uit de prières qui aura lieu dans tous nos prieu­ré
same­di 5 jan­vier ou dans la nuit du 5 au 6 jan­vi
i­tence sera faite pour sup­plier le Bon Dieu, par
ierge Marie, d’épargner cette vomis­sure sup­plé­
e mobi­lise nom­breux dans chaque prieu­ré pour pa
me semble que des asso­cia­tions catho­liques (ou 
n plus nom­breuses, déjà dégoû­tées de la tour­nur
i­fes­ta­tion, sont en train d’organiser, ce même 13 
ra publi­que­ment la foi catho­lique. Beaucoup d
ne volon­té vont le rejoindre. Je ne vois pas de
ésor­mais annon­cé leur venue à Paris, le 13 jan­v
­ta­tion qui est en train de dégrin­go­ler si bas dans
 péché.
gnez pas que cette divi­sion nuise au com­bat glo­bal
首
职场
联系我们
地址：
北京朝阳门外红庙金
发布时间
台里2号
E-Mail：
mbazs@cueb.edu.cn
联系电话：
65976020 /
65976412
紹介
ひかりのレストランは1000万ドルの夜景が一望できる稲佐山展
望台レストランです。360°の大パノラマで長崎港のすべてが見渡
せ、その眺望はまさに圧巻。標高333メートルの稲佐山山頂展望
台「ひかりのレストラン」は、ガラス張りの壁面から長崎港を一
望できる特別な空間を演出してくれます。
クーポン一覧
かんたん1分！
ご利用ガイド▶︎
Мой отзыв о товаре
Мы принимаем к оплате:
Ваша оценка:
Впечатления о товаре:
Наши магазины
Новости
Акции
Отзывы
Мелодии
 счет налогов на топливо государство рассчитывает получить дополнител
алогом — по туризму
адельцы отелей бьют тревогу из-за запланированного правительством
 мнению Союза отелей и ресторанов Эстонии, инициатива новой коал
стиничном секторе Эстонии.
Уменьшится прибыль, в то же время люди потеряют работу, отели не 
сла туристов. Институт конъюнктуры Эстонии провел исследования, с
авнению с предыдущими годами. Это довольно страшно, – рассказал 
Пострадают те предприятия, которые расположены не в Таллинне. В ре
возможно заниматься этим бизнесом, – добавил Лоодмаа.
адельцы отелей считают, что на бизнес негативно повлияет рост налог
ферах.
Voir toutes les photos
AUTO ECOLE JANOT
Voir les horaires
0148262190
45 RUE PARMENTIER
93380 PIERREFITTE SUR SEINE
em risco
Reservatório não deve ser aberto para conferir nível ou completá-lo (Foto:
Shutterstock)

#### [Task requirements]
Here the output must be the lines above from the line with "ésor­mais annon­cé leur" to the line with "возможно заниматься этим", both included, duplicated word for word and nothing else.

#### [Worked solution]
ésor­mais annon­cé leur venue à Paris, le 13 jan­v
­ta­tion qui est en train de dégrin­go­ler si bas dans
 péché.
gnez pas que cette divi­sion nuise au com­bat glo­bal
首
职场
联系我们
地址：
北京朝阳门外红庙金
发布时间
台里2号
E-Mail：
mbazs@cueb.edu.cn
联系电话：
65976020 /
65976412
紹介
ひかりのレストランは1000万ドルの夜景が一望できる稲佐山展
望台レストランです。360°の大パノラマで長崎港のすべてが見渡
せ、その眺望はまさに圧巻。標高333メートルの稲佐山山頂展望
台「ひかりのレストラン」は、ガラス張りの壁面から長崎港を一
望できる特別な空間を演出してくれます。
クーポン一覧
かんたん1分！
ご利用ガイド▶︎
Мой отзыв о товаре
Мы принимаем к оплате:
Ваша оценка:
Впечатления о товаре:
Наши магазины
Новости
Акции
Отзывы
Мелодии
 счет налогов на топливо государство рассчитывает получить дополнител
алогом — по туризму
адельцы отелей бьют тревогу из-за запланированного правительством
 мнению Союза отелей и ресторанов Эстонии, инициатива новой коал
стиничном секторе Эстонии.
Уменьшится прибыль, в то же время люди потеряют работу, отели не 
сла туристов. Институт конъюнктуры Эстонии провел исследования, с
авнению с предыдущими годами. Это довольно страшно, – рассказал 
Пострадают те предприятия, которые расположены не в Таллинне. В ре
возможно заниматься этим бизнесом, – добавил Лоодмаа.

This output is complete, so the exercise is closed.